Lastly, the community faces the global challenge of linking genetics to phenotype, including the genetics of cancer. Genetics is mediated by dynamic conformational ensembles. Powerful ideas such as that of the free energy landscape [4], imported from physics and chemistry, can help solve the mysteries of life. Biomolecules are not static sculptures; they are dynamic objects that are always interconverting between structures with varying energies. Such ideas help to understand how and why one-dimensionally connected biomolecules can organize themselves into functionally relevant ensembles of three-dimensional conformation [5]. Designing high affinity drugs that work is yet another highly significant aim.

The significance of any research advance and challenge—achieved or aspired to—is a matter of opinion. The list above is partial, incomplete, and possibly biased toward structural biology and cancer. Nonetheless, this list does indicate the magnitude of the tasks confronting computational biology as a discipline. In the absence of a meaningful way to quantify a journal's contribution to a field, it is unclear whether, and to what extent, PLOS Computational Biology has contributed to each advance and challenge. Manuscripts can be declined, for example, because of the absence of substantiating experimental data at the time, lack of sufficient rigor, or if the manuscripts included new experimental data, the authors may have opted for alternative journals. At the same time, it may also suggest that PLOS Computational Biology needs to be more open and receptive to new concepts. Differentiating between novel ideas that may lead to key advances and speculative propositions can, however, be challenging.

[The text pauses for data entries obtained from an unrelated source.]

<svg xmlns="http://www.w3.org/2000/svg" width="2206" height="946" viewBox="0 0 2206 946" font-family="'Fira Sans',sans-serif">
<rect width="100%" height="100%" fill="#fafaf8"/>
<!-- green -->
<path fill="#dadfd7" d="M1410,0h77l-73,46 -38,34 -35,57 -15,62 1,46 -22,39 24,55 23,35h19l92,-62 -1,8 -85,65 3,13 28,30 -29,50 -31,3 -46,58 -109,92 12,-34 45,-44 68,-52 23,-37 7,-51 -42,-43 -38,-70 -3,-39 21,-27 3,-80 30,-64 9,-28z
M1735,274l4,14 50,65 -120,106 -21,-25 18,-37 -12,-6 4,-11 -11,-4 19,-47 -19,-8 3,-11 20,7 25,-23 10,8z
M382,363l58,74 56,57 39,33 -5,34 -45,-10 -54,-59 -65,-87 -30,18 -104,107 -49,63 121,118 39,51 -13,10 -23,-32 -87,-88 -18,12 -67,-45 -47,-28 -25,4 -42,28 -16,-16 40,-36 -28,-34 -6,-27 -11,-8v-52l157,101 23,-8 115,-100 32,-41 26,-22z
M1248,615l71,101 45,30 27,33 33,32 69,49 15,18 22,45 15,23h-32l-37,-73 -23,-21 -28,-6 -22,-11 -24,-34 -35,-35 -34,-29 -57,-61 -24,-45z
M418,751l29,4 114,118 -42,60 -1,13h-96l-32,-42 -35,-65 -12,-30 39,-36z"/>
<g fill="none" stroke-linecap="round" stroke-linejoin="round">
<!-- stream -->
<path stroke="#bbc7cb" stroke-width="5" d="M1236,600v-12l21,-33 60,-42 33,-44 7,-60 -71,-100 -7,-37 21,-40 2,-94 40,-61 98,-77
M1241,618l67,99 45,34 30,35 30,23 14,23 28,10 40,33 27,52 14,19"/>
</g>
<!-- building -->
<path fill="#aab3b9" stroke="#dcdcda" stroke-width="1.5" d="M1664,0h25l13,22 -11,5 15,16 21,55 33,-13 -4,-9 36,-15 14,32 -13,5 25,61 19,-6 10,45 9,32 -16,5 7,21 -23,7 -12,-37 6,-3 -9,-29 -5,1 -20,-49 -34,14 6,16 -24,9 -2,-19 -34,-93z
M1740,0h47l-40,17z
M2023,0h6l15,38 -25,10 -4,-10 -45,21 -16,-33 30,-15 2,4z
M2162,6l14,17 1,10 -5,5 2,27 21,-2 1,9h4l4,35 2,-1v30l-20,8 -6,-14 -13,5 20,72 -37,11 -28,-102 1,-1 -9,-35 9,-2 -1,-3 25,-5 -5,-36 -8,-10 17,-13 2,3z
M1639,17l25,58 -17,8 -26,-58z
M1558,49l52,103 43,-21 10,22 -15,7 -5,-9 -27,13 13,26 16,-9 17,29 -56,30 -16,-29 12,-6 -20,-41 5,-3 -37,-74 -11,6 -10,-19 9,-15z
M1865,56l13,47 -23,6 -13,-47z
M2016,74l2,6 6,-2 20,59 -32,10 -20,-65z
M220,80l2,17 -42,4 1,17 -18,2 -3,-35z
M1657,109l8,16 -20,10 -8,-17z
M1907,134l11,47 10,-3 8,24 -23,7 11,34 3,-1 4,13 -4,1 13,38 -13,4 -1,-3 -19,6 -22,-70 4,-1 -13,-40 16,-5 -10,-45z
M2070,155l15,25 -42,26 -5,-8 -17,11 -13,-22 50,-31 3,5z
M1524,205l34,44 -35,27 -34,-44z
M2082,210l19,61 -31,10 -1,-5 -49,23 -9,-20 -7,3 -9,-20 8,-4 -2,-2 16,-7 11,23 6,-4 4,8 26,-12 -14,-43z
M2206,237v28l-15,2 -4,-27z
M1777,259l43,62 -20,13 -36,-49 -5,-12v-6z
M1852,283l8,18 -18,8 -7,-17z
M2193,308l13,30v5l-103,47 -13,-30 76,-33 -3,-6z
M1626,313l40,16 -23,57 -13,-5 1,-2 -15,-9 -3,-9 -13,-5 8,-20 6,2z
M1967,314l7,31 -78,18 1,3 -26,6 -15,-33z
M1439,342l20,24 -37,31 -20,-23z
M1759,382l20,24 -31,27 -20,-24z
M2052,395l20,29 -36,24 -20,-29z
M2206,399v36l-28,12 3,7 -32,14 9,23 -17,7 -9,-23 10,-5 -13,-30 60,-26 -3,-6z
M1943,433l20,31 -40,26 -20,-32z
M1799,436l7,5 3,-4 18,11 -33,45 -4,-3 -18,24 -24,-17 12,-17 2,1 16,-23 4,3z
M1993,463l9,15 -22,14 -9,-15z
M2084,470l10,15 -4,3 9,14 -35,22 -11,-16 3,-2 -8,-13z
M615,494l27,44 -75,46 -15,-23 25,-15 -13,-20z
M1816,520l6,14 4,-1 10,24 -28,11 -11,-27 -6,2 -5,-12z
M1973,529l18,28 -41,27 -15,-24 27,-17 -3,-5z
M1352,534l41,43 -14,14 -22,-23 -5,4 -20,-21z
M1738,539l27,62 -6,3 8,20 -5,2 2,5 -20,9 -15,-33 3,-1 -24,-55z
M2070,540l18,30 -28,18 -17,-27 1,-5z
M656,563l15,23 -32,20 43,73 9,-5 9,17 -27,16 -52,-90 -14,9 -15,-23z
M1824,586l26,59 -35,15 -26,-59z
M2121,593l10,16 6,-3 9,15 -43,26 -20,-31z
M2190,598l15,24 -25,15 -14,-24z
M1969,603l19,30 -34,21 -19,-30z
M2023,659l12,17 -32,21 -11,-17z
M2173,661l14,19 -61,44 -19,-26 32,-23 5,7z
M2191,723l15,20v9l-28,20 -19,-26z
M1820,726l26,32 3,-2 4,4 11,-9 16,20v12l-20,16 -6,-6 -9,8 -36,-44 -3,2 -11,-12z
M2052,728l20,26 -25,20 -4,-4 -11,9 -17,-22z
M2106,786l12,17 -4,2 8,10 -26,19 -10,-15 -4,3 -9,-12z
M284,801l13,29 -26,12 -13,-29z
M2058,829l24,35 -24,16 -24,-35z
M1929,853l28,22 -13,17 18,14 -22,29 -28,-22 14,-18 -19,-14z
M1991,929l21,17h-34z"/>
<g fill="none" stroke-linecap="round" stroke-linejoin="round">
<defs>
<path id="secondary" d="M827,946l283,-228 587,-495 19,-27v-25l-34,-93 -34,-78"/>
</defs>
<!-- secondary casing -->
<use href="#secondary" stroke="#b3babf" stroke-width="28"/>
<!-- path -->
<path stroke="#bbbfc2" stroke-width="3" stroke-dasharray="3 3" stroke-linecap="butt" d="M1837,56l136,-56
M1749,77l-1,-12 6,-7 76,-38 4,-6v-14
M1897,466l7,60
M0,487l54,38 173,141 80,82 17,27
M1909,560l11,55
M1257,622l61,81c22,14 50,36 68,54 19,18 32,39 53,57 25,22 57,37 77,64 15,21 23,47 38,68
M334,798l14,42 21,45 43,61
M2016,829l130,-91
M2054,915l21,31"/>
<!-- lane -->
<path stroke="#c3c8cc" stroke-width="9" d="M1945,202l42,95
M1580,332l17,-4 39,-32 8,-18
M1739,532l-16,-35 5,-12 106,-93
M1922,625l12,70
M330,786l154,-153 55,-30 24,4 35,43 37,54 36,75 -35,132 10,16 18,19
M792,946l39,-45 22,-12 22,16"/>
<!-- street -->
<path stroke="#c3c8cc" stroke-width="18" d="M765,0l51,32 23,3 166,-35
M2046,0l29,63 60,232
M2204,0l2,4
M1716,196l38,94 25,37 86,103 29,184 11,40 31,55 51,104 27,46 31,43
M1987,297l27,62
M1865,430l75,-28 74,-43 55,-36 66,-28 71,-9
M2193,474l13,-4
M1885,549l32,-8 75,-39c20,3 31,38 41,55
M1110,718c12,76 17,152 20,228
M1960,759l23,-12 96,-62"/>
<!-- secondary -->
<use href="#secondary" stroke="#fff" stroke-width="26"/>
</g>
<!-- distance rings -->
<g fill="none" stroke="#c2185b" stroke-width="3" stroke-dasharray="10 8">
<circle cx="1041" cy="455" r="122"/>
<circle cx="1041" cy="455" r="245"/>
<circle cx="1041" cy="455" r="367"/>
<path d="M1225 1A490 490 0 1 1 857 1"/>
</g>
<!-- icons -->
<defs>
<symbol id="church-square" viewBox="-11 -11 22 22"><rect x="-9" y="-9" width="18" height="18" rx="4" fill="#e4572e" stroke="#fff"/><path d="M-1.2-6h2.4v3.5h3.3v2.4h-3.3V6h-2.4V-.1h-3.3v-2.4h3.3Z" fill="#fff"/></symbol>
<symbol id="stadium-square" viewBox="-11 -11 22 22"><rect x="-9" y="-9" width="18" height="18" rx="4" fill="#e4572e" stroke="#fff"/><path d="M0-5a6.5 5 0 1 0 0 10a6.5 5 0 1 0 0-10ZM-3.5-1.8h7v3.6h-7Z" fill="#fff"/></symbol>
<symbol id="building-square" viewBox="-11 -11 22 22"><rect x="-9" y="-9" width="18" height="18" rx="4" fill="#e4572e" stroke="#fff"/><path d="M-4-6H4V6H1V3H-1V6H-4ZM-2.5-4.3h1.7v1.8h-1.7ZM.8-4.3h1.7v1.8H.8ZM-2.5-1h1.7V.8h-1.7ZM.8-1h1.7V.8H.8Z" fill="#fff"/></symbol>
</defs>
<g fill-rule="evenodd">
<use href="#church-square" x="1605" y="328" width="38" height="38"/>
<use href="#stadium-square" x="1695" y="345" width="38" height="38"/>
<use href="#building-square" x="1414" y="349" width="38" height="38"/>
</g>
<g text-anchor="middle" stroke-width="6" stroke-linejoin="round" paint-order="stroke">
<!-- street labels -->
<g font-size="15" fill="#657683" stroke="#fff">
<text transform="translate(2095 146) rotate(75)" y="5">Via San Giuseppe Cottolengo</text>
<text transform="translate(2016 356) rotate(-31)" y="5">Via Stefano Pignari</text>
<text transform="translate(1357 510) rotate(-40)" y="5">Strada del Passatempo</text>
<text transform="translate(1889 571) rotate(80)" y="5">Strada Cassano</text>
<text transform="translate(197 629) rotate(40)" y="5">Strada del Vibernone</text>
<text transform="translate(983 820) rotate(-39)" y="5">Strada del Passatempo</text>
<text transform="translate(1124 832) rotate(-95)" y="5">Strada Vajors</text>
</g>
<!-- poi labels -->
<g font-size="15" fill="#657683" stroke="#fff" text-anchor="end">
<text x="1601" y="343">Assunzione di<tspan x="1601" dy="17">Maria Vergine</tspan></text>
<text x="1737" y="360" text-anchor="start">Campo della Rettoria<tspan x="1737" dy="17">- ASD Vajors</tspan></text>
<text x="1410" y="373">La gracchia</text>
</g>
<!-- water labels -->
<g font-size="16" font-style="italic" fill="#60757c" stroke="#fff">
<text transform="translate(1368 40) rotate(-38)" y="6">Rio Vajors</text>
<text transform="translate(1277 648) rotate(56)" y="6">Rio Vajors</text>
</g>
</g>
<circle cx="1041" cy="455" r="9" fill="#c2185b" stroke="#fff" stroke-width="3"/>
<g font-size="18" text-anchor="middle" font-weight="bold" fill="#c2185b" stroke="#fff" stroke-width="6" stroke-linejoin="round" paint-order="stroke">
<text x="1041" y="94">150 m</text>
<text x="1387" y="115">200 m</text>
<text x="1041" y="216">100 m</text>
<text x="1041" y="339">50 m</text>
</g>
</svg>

PLOS Computational Biology aims to serve the biological community and welcomes manuscripts addressing all areas of computational biology. We encourage submission of research papers describing novel results that provide significant new insights into biological processes and of methods papers presenting new protocols for tackling key problems that have been shown, or have the promise to provide, new biological insights. We aspire to be the journal that will publish key computational advances in the next decade with the rigor that PLOS Computational Biology is known for. The PLOS Computational Biology editorial team seeks to identify and publish only the most outstanding papers, aiming to consider only those that are of exceptional quality. Our goal of furthering our understanding of living systems through the application of computational methods is shared with the International Society for Computational Biology (ISCB); together, we hope to meet the challenge.

Finally, for 2015, our tenth anniversary year, PLOS Computational Biology plans to publish a series of “Focus Features” addressing key areas of computational biology. We welcome suggestions from our community.